Today, she spends her off hours exercising and adding to an academic resume that already includes two master’s degrees and a doctorate in political science. Her career resume is also spit and polish: Before becoming a lawmaker in 2004, she spent 20 years at the state-run Korea Institute for Defense Analyses, gaining expertise in East Asian security.

Many critics dismiss her as a shameless grandstander. They say she has never achieved office in a bona fide election but has twice been her party’s appointee to the legislature in an effort to add more women to the lawmaking process. Peace activists have burned her in effigy for what they call her hawkish approach to national security.

“She’s a jack of all trades and master of none,” said a former presidential aide who asked not to be named because he tries to keep cordial relations with Song. “She becomes a so-called expert in just a day.”

Her entry into politics surprised even Song. Kim Mun-soo, former head of the Grand National Party’s candidate selection committee, was impressed with her candor as a guest on a political talk show.

She was soon invited for an interview, which didn’t begin well. “I’d never heard of Kim, but he made me wait an hour and a half, which made me mad from the start,” she recalls.
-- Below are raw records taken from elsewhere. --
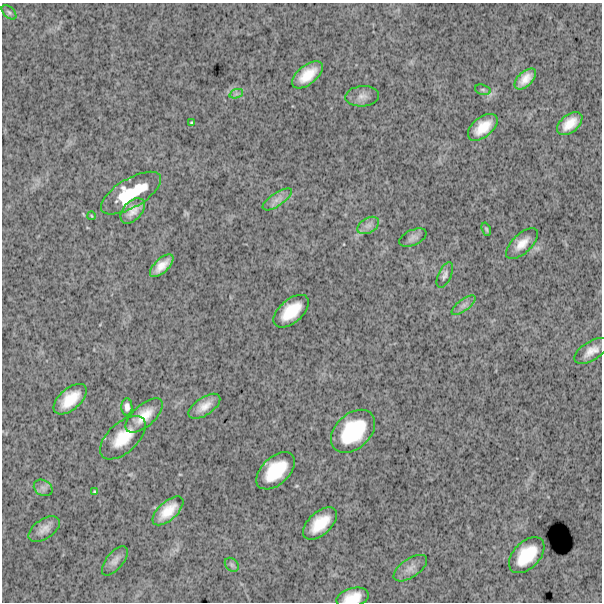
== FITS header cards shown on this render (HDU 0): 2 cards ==
NAXIS1  =                  600
NAXIS2  =                  600

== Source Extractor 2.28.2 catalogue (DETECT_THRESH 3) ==
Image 600 x 600 px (HDU 0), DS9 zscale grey, 1 PNG px = 1 image px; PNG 604 x 604 px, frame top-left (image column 1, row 600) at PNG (2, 3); each listed source drawn as its Kron ellipse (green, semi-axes under 4 px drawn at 4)
Background 1820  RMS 260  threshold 775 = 3 sigma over >= 5 px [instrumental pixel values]
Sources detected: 39; all 39 listed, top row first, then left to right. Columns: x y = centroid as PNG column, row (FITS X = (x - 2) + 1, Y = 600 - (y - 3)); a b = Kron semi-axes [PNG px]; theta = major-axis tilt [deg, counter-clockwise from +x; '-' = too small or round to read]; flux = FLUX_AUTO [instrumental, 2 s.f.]
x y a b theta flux
9 12 9 5 -43 3.7e+04
307 75 18 9 40 3.4e+05
525 79 13 7 44 1.8e+05
483 90 8 5 -17 3.5e+04
236 94 7 4 18 4.5e+04
362 96 17 10 4 1.3e+05
192 123 3 3 - 2.0e+04
570 123 15 8 39 2.6e+05
483 127 17 10 39 3.3e+05
131 193 34 14 31 7.4e+05
277 199 17 6 34 1.1e+05
133 211 15 9 48 1.8e+05
92 216 4 2 - 1.4e+04
368 225 12 7 30 9.5e+04
486 229 7 4 -71 2.6e+04
413 238 14 7 24 8.2e+04
522 244 20 9 43 2.1e+05
162 266 14 7 42 2.0e+05
445 275 14 6 65 6.8e+04
464 305 14 5 37 8.6e+04
291 311 21 11 41 4.7e+05
591 351 19 9 32 1.8e+05
70 399 20 10 41 4.1e+05
204 406 18 9 33 2.1e+05
127 407 8 5 -90 8.2e+04
144 415 23 11 41 3.2e+05
353 431 25 17 43 1.0e+06
123 438 28 15 43 5.2e+05
276 471 23 13 43 6.7e+05
43 488 10 7 -33 6.8e+04
94 492 3 2 - 1.7e+04
168 511 19 9 42 3.3e+05
320 523 20 11 42 4.5e+05
44 529 18 9 33 1.5e+05
527 555 21 13 46 5.7e+05
115 561 18 8 51 1.1e+05
232 565 8 6 -45 3.9e+04
410 568 19 9 34 1.4e+05
353 598 16 9 15 3.1e+05
At the frame edge (FLAGS 8, measured only in part): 1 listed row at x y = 353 598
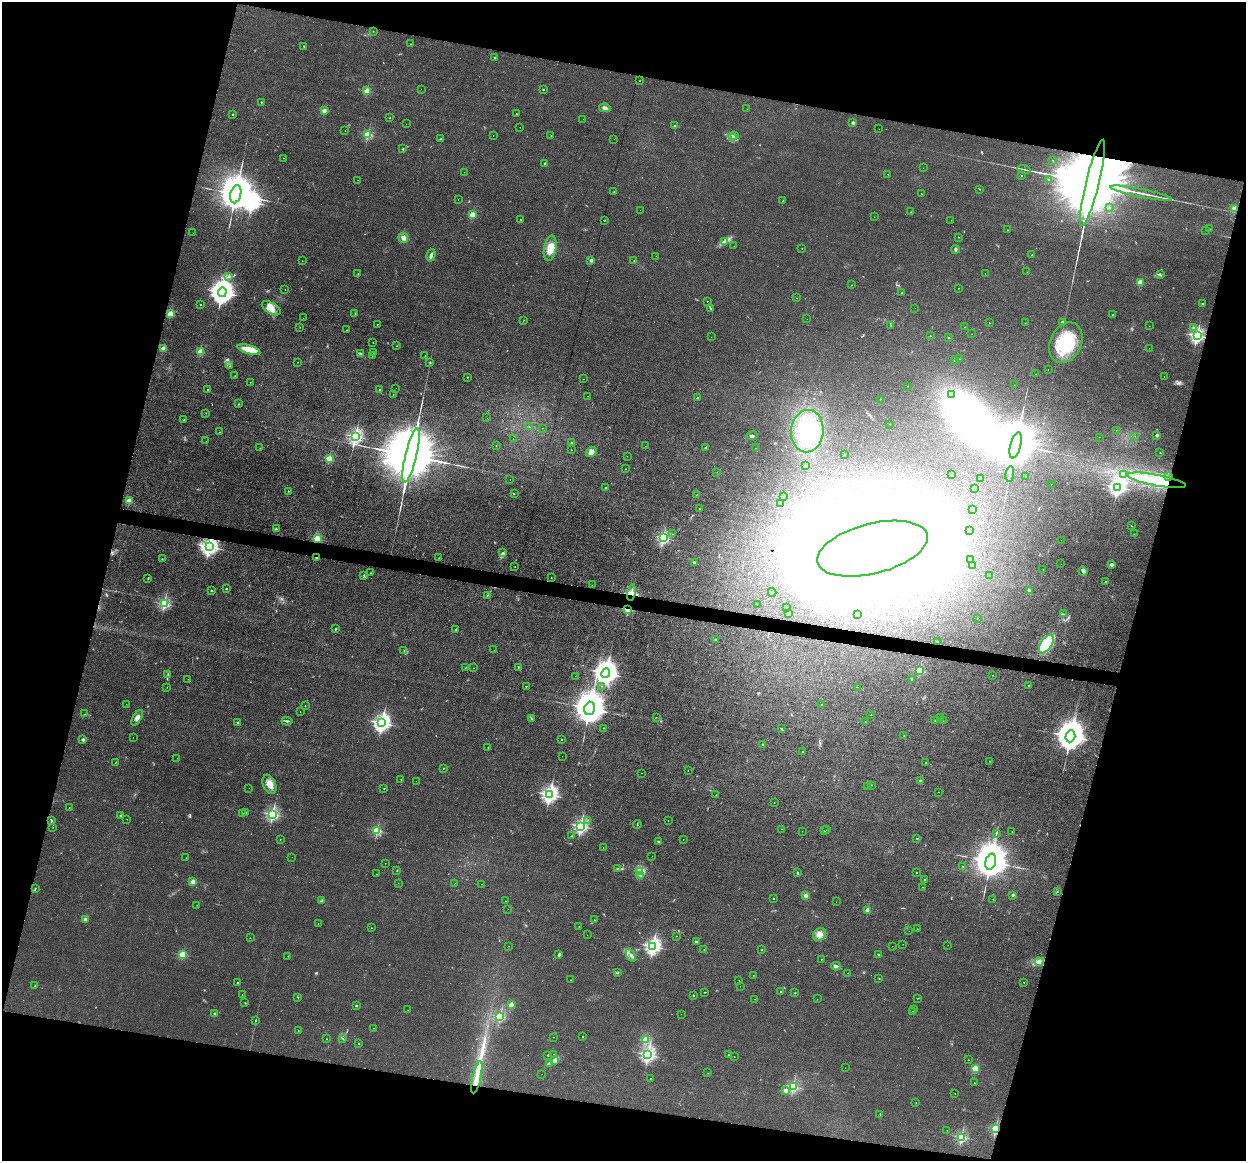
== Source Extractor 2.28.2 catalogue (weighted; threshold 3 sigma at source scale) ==
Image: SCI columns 1-4975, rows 243-4878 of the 4975 x 5000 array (HDU 1 of 3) = the unmasked area's bounding box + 8 px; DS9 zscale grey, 4 x 4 block average (1 PNG px = mean of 4 x 4 image px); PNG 1248 x 1163 px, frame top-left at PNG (2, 2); each listed source drawn as its Kron ellipse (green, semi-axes under 4 px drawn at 4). Shown black and unused: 29% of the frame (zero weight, under 3 of 4 exposures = <1% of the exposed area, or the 3 px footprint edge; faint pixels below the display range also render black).
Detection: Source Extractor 2.28.2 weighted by HDU 2 'WHT'. Background 0.046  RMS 0.0054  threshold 0.0245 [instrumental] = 3 sigma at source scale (4.5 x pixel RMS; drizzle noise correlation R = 1.50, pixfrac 1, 0.05/0.05 arcsec/px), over >= 5 px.
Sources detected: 520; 15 too faint to see at this stretch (4 x 4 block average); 21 inside a brighter object's white glare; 4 cosmic-ray / hot-pixel residue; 5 long thin detections or spike segments (spike, bleed or trail) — neither listed nor drawn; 2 coinciding with a brighter row at this scale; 18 inside a brighter listed object's ellipse — not listed separately; the other 455 listed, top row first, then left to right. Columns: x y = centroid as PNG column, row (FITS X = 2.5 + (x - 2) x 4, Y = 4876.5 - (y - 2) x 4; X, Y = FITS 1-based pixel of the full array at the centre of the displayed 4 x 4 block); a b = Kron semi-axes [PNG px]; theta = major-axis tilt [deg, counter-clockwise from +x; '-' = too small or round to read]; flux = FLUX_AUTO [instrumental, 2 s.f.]
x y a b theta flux
373 31 2 2 - 1.5
411 44 2 2 - 0.82
304 46 2 2 - 1.9
495 57 2 2 - 8.8
640 81 2 2 - 2.1
421 89 2 2 - 1.2
543 90 2 2 - 7.5
367 91 2 2 - 120
261 102 2 2 - 6.1
605 108 6 3 -8 11
747 109 2 2 - 0.52
324 111 2 2 - 69
233 114 2 2 - 7.8
516 114 2 2 - 4.4
390 118 2 2 - 1.2
583 119 2 2 - 0.56
853 123 2 2 - 34
406 124 2 2 - 0.57
674 126 2 2 - 6.2
520 127 2 2 - 0.57
879 129 2 2 - 0.49
345 131 2 2 - 0.77
368 134 2 2 - 260
493 135 2 2 - 1.4
551 136 2 2 - 1.7
735 136 3 2 - 3
732 137 3 2 - 5.3
441 139 3 2 - 1.7
614 139 2 2 - 0.67
403 149 2 2 - 8.2
283 158 2 2 - 0.83
1053 160 2 2 - 2.5
545 163 2 2 - 4.9
923 168 2 2 - 0.44
1024 169 7 2 -13 3.8
464 172 2 2 - 0.78
888 174 2 2 - 2.7
1021 176 2 2 - 3.7
1048 179 2 2 - 1.5
358 180 2 2 - 0.83
1092 183 44 6 76 150000
980 189 2 2 - 0.9
614 192 2 2 - 1.2
1141 193 31 2 -11 27
236 194 9 5 76 18000
921 194 2 2 - 2.2
458 199 2 2 - 0.73
783 201 2 2 - 1.5
1109 208 2 2 - 3.6
1234 208 2 2 - 88
640 210 2 2 - 0.48
911 212 3 2 - 1.1
472 215 2 2 - 120
874 217 2 2 - 0.91
520 220 2 2 - 2.3
604 220 2 2 - 3
951 220 2 2 - 0.68
1209 229 2 2 - 1.8
1007 230 2 2 - 1.5
1206 230 2 2 - 0.64
193 233 2 2 - 0.57
958 237 2 2 - 2.3
403 238 5 5 - 15
724 242 2 2 - 3.3
734 246 2 2 - 0.56
550 248 13 6 80 45
802 248 2 2 - 1.1
956 249 4 3 - 6
431 255 6 2 74 12
1032 255 2 2 - 2.1
656 256 2 2 - 0.53
591 260 2 2 - 41
302 261 2 2 - 1.2
634 261 2 2 - 1.1
1027 272 2 2 - 0.58
358 273 2 2 - 1.1
985 273 2 2 - 0.71
1160 275 3 2 - 3.3
229 277 3 2 - 4.5
1140 282 2 2 - 120
852 285 2 2 - 0.84
958 288 2 2 - 1.1
285 290 2 2 - 1.4
222 292 5 4 - 4300
902 293 2 2 - 1.3
796 298 2 2 - 0.77
707 301 2 2 - 2.8
1203 303 2 2 - 5.8
200 304 2 2 - 4
271 308 10 5 -31 30
710 308 4 2 - 3.4
915 308 2 2 - 0.52
170 314 2 2 - 140
355 314 2 2 - 1.3
1113 315 2 2 - 8.4
303 318 2 2 - 0.76
807 319 2 2 - 0.53
524 320 2 2 - 1
1062 322 2 2 - 21
989 323 2 2 - 1.8
1025 323 2 2 - 0.78
377 324 2 2 - 2.3
891 325 2 2 - 1.2
1149 326 2 2 - 1
300 327 2 2 - 1.7
965 327 2 2 - 1.4
1194 328 2 2 - 15
346 330 2 2 - 1.1
972 334 2 2 - 0.8
930 336 2 2 - 1.8
1197 336 2 2 - 840
711 337 2 2 - 0.58
948 337 2 2 - 2.7
373 343 2 2 - 1.1
1066 343 21 15 64 160
397 346 2 2 - 1.2
163 348 2 2 - 66
1149 348 2 2 - 0.56
249 350 12 4 -17 65
200 352 2 2 - 170
361 353 3 2 - 2.7
374 353 2 2 - 2.2
372 355 2 2 - 1.9
425 355 2 2 - 0.64
960 359 2 2 - 1.3
954 360 2 2 - 2.4
298 362 2 2 - 0.86
430 362 3 2 - 1.9
230 366 2 2 - 1.2
1048 370 2 2 - 0.7
1036 374 2 2 - 0.62
235 376 2 2 - 2.4
1164 376 2 2 - 0.56
467 377 2 2 - 2.9
583 379 2 2 - 1.3
250 382 2 2 - 0.91
1014 385 2 2 - 0.39
907 386 2 2 - 0.59
396 388 2 2 - 0.7
208 390 2 2 - 3
380 390 2 2 - 15
393 394 2 2 - 1.8
951 395 2 2 - 2.1
588 396 2 2 - 0.85
698 398 2 2 - 13
880 399 2 2 - 2
238 404 2 2 - 3.2
206 413 2 2 - 1.2
487 418 2 2 - 0.56
184 420 3 2 - 2.3
890 424 2 2 - 0.78
529 427 2 2 - 1.1
542 428 2 2 - 1
1116 430 2 2 - 0.67
807 431 21 16 85 180
220 432 2 2 - 0.76
1157 435 2 2 - 25
355 436 2 2 - 880
752 436 6 3 21 8.3
1135 436 2 2 - 0.99
1099 437 2 2 - 0.72
513 438 2 2 - 0.53
206 441 2 2 - 1.2
572 443 2 2 - 27
1016 445 13 5 75 32000
496 446 2 2 - 1.5
646 446 2 2 - 0.67
706 447 3 2 - 3.3
260 448 2 2 - 1.3
755 448 2 2 - 0.57
571 450 2 2 - 1
591 452 5 5 - 20
1160 453 2 2 - 0.98
845 454 2 2 - 2.1
411 455 28 5 77 76000
627 456 2 2 - 0.71
329 458 2 2 - 140
805 466 2 2 - 5.8
625 469 2 2 - 2.2
717 472 2 2 - 1.1
1010 474 8 2 83 6.8
952 475 2 2 - 1.2
1123 475 3 3 - 4.8
1026 476 2 2 - 1
1169 477 2 2 - 2.5
981 479 2 2 - 33
510 480 2 2 - 0.92
1157 480 30 5 -11 160
1051 484 2 2 - 0.93
605 487 2 2 - 3.8
1118 487 3 2 - 1200
975 489 2 2 - 3.9
288 491 2 2 - 1.4
514 494 2 2 - 1.1
697 495 2 2 - 2.9
783 497 2 2 - 1.6
129 500 2 2 - 60
780 503 2 2 - 110
699 509 2 2 - 4
972 510 2 2 - 1.9
1132 526 2 2 - 1.2
276 529 3 3 - 3.7
970 530 2 2 - 0.64
673 534 2 2 - 1
1134 534 2 2 - 0.83
663 538 2 2 - 560
317 539 2 2 - 260
1061 540 2 2 - 0.37
209 547 3 2 - 1500
872 549 57 25 14 9300
503 553 3 2 - 4.7
316 558 2 2 - 13
439 558 2 2 - 1.5
162 559 2 2 - 1.5
970 560 2 2 - 0.64
694 562 2 2 - 17
1061 564 2 2 - 0.66
1111 564 2 2 - 36
972 565 2 2 - 3.6
515 567 2 2 - 1.6
1043 569 2 2 - 1.2
1083 571 5 4 - 7.1
371 573 2 2 - 1.2
364 576 2 2 - 1.3
989 576 2 2 - 0.65
551 577 2 2 - 1.2
148 578 3 2 - 2.2
1106 581 2 2 - 1.4
592 585 2 2 - 1.2
226 589 2 2 - 9.6
211 590 2 2 - 7
1029 591 3 2 - 5.5
631 592 8 2 80 12
772 592 4 2 - 3
488 595 2 2 - 1
164 604 2 2 - 450
757 604 2 2 - 0.6
787 607 2 2 - 0.81
628 610 3 3 - 6.4
789 614 2 2 - 11
858 614 2 2 - 0.98
1064 614 3 2 - 2.6
977 618 2 2 - 0.81
335 629 2 2 - 7.6
455 629 2 2 - 1.1
716 640 2 2 - 10
937 641 2 2 - 1.4
1046 644 10 5 57 170
404 650 2 2 - 1.2
494 650 2 2 - 0.49
518 667 2 2 - 7.7
465 668 2 2 - 0.87
474 668 2 2 - 0.79
920 671 2 2 - 200
606 673 5 4 - 3600
168 674 2 2 - 1.3
993 675 2 2 - 0.95
575 676 2 2 - 0.45
188 679 2 2 - 0.88
911 679 3 2 - 2.3
1028 685 2 2 - 1.7
526 686 2 2 - 3.8
602 686 2 2 - 1.1
167 687 2 2 - 0.8
857 687 2 2 - 0.79
126 704 2 2 - 0.74
822 705 2 2 - 1.6
305 706 2 2 - 4
590 708 7 5 73 12000
300 712 2 2 - 1.3
85 714 2 2 - 1.3
871 715 2 2 - 0.75
656 717 2 2 - 1.3
137 718 8 4 59 16
940 718 2 2 - 1.1
531 719 2 2 - 1.7
935 720 3 2 - 1.3
287 721 5 2 - 4.7
943 721 2 2 - 1.1
237 722 2 2 - 7.5
865 722 2 2 - 1.5
382 723 3 3 - 1500
604 728 2 2 - 2
782 729 4 2 - 3.4
904 736 2 2 - 0.7
1070 736 6 5 - 8400
133 737 2 2 - 0.74
83 740 2 2 - 35
562 740 2 2 - 3
762 744 2 2 - 3.4
488 747 2 2 - 1.2
802 751 2 2 - 2.3
562 756 2 2 - 0.43
177 758 2 2 - 0.82
990 761 2 2 - 1.7
115 763 2 2 - 1.3
926 763 2 2 - 0.86
443 768 2 2 - 3
688 770 2 2 - 1.1
642 773 2 2 - 0.83
401 779 2 2 - 1.9
416 781 2 2 - 0.73
920 781 2 2 - 9.7
269 784 10 6 -68 28
871 785 2 2 - 1.3
867 786 2 2 - 0.61
249 788 2 2 - 0.57
384 788 2 2 - 1.2
938 792 2 2 - 0.68
550 795 3 2 - 1300
716 795 2 2 - 0.86
774 803 2 2 - 3.5
69 807 2 2 - 2.4
246 812 2 2 - 2
243 813 2 2 - 1.3
272 814 2 2 - 610
121 815 3 2 - 2.2
127 819 2 2 - 0.63
588 820 2 2 - 0.76
51 821 4 2 - 4
668 821 2 2 - 1.6
637 824 4 2 - 2.1
581 826 2 2 - 870
53 827 2 2 - 0.77
782 829 2 2 - 0.56
377 830 2 2 - 320
826 830 2 2 - 1.2
802 831 2 2 - 0.72
824 831 2 2 - 0.83
1012 832 2 2 - 1
996 833 2 2 - 1.2
571 836 2 2 - 1.8
683 839 2 2 - 0.88
917 839 2 2 - 7.3
280 840 2 2 - 0.94
658 841 2 2 - 15
603 848 2 2 - 0.54
652 856 2 2 - 0.54
292 857 2 2 - 0.69
186 858 2 2 - 0.67
991 862 8 5 74 17000
385 863 2 2 - 0.69
963 866 2 2 - 0.81
618 868 2 2 - 1.7
397 871 2 2 - 1.5
640 871 3 3 - 7.5
798 873 3 2 - 3
916 873 2 2 - 2.3
377 874 2 2 - 0.53
641 876 2 2 - 2.5
925 880 2 2 - 17
193 882 2 2 - 84
398 883 2 2 - 0.55
454 883 2 2 - 0.67
482 884 2 2 - 0.64
923 887 2 2 - 1.6
35 888 2 2 - 2.3
1057 892 2 2 - 1.2
1013 895 2 2 - 27
805 896 2 2 - 74
773 898 2 2 - 3.2
993 899 2 2 - 0.89
322 901 2 2 - 1.4
505 901 2 2 - 2.6
836 902 2 2 - 0.78
197 905 2 2 - 0.99
508 909 2 2 - 0.51
868 910 2 2 - 57
85 919 2 2 - 35
594 920 2 2 - 1
318 924 2 2 - 0.89
579 926 2 2 - 1.3
371 928 2 2 - 3
917 929 2 2 - 0.73
909 931 2 2 - 0.62
587 935 2 2 - 0.54
819 935 7 6 - 19
676 936 2 2 - 2.6
250 938 2 2 - 1
696 942 2 2 - 7
903 944 2 2 - 0.71
948 945 2 2 - 0.98
509 946 2 2 - 0.58
653 946 3 2 - 1100
892 946 2 2 - 0.5
704 949 2 2 - 0.7
762 950 2 2 - 1.8
183 954 2 2 - 180
559 954 3 2 - 6.8
878 954 2 2 - 7.5
631 955 7 3 -60 9.1
288 956 2 2 - 1.2
822 959 2 2 - 1.2
1039 962 4 3 - 8.9
836 966 4 3 - 11
617 973 2 2 - 1.4
848 973 2 2 - 0.65
753 975 2 2 - 1
879 978 2 2 - 1.3
571 980 2 2 - 1.2
739 980 2 2 - 1.2
238 982 2 2 - 2.5
1024 982 2 2 - 1.9
35 986 2 2 - 0.95
740 986 2 2 - 1
704 992 2 2 - 1.3
781 992 2 2 - 1.9
795 993 2 2 - 1.4
242 995 2 2 - 0.61
693 996 2 2 - 11
298 998 3 2 - 2.3
917 998 2 2 - 0.85
755 999 2 2 - 0.7
817 999 2 2 - 0.6
245 1003 2 2 - 1.5
511 1005 2 2 - 79
356 1006 2 2 - 11
408 1010 2 2 - 0.45
914 1010 2 2 - 0.5
913 1011 2 2 - 0.94
215 1014 2 2 - 25
681 1014 2 2 - 0.65
500 1016 2 2 - 340
255 1021 2 2 - 3.4
373 1028 2 2 - 1.4
298 1031 3 2 - 1.3
554 1037 2 2 - 1.3
583 1037 2 2 - 3.6
343 1038 2 2 - 1.3
327 1039 2 2 - 1.8
645 1040 2 2 - 26
359 1043 2 2 - 3
553 1054 2 2 - 0.7
548 1055 2 2 - 8.5
648 1055 2 2 - 920
729 1055 2 2 - 1.3
734 1057 2 2 - 1.5
554 1060 3 2 - 5.3
968 1060 2 2 - 0.81
549 1063 2 2 - 2.2
845 1068 2 2 - 0.51
975 1068 2 2 - 160
708 1073 2 2 - 0.85
542 1074 2 2 - 0.41
477 1077 16 2 77 61
651 1079 2 2 - 3.1
974 1083 2 2 - 1.2
793 1087 2 2 - 380
786 1091 2 2 - 65
955 1094 2 2 - 0.8
916 1103 2 2 - 1.4
880 1114 3 2 - 1.5
996 1129 2 2 - 430
947 1130 2 2 - 0.81
961 1137 2 2 - 400
Overlapping masked pixels (flux is a lower limit): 10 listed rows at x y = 1092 183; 1169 477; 1157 480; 317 539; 209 547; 872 549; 316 558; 631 592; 628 610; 996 1129
Diffuse or blended objects may show on this block-average render without a row.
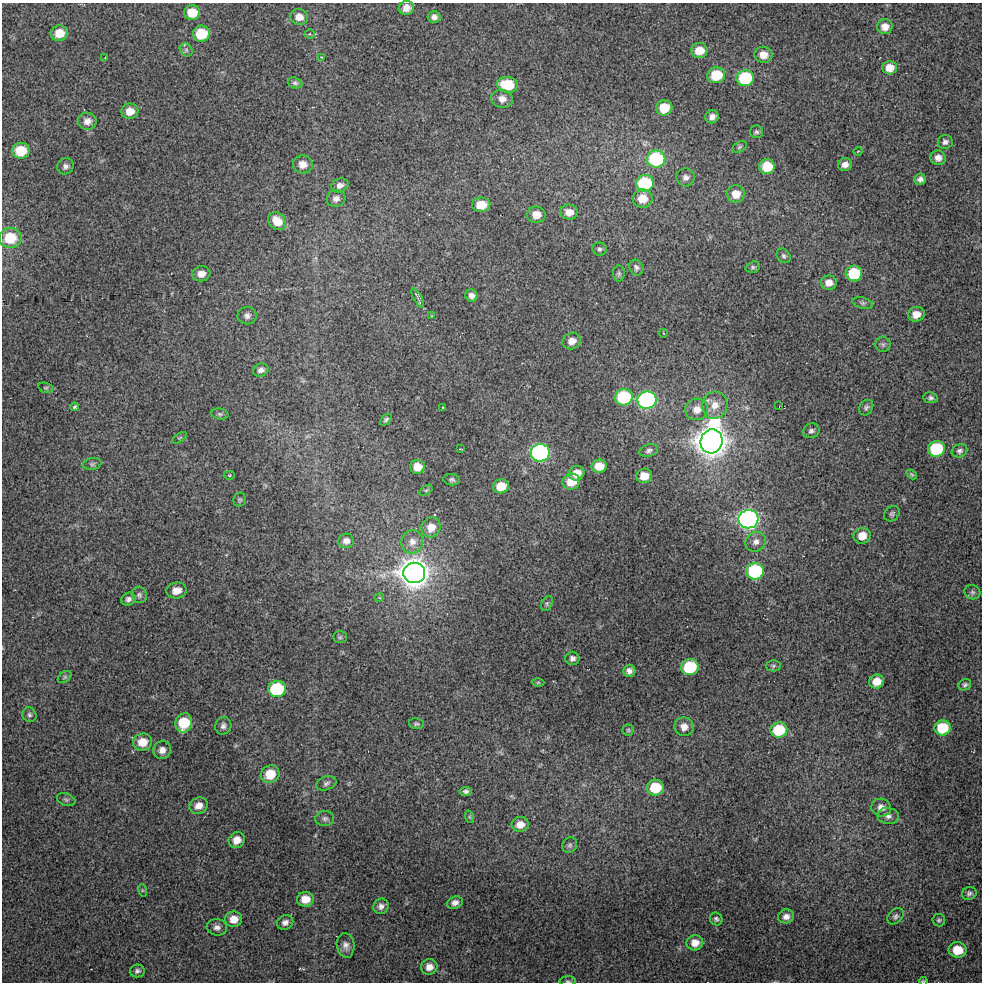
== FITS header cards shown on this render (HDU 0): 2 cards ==
NAXIS1  =                  980 / Axis length
NAXIS2  =                  980 / Axis length

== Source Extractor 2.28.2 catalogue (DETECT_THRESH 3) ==
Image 980 x 980 px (HDU 0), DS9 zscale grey, 1 PNG px = 1 image px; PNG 984 x 984 px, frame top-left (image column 1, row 980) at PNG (2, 3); each listed source drawn as its Kron ellipse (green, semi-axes under 4 px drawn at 4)
Background 85.4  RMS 2.3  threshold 6.91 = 3 sigma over >= 5 px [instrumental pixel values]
When Kim appeared, he politely asked for five minutes of her time. To hear Song tell it, she replied, “You’ve got three.”

“The secretary said I was obnoxious to a man who was a kingmaker,” she says. But after an hourlong talk, Kim reached across his desk and said, “Let’s do politics together.”

Six years ago, Song received the Grand National Party’s backing as a national lawmaker. Four years later, the political group had become the ruling party, but Song joined the legislative minority after falling out of favor with President Lee Myung-bak. (In the 2007 presidential election, Song sided with Lee’s female opponent.)

Song says her patriotism drives her to pound away at the military culture, which she charges is pervaded by retired generals who cut backroom deals with contractors.

Then there’s “the sheer stupidity” of such things as the square-handled hammer that “even an elementary school graduate could see would quickly give soldiers blisters.”

Song relishes the TV spotlight, moments for which she saves her best ammunition. “I’m a teacher deep in my DNA,” she says, “and I know that audiovisuals can win over any audience.”

Her combat boot performance was another victory. Song surprised military officials by securing from the manufacturer one of the 4,500 defective pairs of boots out of an order of 450,000 — a small percentage, but too much for Song.

Chastised military brass agreed to remedy the problem, a tacit surrender that Song says proves her strategy: that telling it like it is, making a few enemies along the way, is sometimes what it takes.

“I’m just a woman who speaks my mind.”

Ethan Kim in The Times’ Seoul Bureau contributed to this report.